A group of researchers from the University of California has developed a new instance segmentation method that works in real-time.
The method, called YOLACT++ was inspired by the well-performing and wide known method for object detection YOLO, which actually provides fast and real-time object detection. As opposed to object detection, most of the methods for semantic or instance segmentation have focused on performance over speed. For this reason, researchers designed and proposed YOLACT which borrows some ideas from YOLO to make real-time instance segmentation possible.
The way YOLACT addresses the problem of instance segmentation is by breaking the task into two smaller tasks that run in parallel: generating a dictionary of prototype masks and predicting a set of linear combination coefficients per instance. In this way, the method implicitly learns to localize the instance masks and therefore it is able to skip the localization step that is very common in instance segmentation methods.
In addition to this, researchers introduced several other improvements that improve performance or inference time in one way or another. They propose a new variant of standard non-maximum suppression (NMS) called Fast-NMS. Also, they introduce deformable convolutions in the encoder’s backbone network and a novel mask re-scoring branch. The whole architecture of YOLACT++ is depicted in the diagram below.

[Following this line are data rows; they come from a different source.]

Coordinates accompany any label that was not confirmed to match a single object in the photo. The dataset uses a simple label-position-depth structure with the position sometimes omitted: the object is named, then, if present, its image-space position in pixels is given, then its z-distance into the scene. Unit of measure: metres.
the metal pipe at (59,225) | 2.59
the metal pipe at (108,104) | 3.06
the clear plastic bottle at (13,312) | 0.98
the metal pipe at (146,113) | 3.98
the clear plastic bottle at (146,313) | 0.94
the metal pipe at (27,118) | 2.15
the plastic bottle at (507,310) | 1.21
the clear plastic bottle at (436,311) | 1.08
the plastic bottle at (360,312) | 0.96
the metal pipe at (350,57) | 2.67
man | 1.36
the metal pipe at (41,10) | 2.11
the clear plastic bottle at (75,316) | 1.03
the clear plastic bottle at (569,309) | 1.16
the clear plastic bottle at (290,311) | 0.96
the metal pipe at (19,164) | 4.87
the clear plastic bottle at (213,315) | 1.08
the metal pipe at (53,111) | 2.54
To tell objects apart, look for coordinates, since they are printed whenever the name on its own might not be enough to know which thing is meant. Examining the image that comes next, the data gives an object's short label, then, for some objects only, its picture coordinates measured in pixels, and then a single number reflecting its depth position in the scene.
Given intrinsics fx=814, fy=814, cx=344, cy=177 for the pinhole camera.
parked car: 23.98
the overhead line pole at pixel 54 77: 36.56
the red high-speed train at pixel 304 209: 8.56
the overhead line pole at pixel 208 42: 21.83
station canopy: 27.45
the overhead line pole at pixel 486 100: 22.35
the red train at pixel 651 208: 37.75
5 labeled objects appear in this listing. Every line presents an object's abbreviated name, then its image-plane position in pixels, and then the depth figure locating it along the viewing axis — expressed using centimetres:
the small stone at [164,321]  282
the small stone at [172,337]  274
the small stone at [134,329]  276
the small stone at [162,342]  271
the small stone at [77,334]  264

The proposed method was evaluated against two common datasets: MS COCO and Pascal 2012. The comparisons with existing state-of-the-art methods show that YOLACT++ achieves almost 4 times faster inference than other methods while retaining competitive segmentation performance.
Researchers opens-sourced the implementation of YOLACT++ and the code is available on Github. More details about the network architecture and the evaluations can be found in the pre-print paper published on arxiv.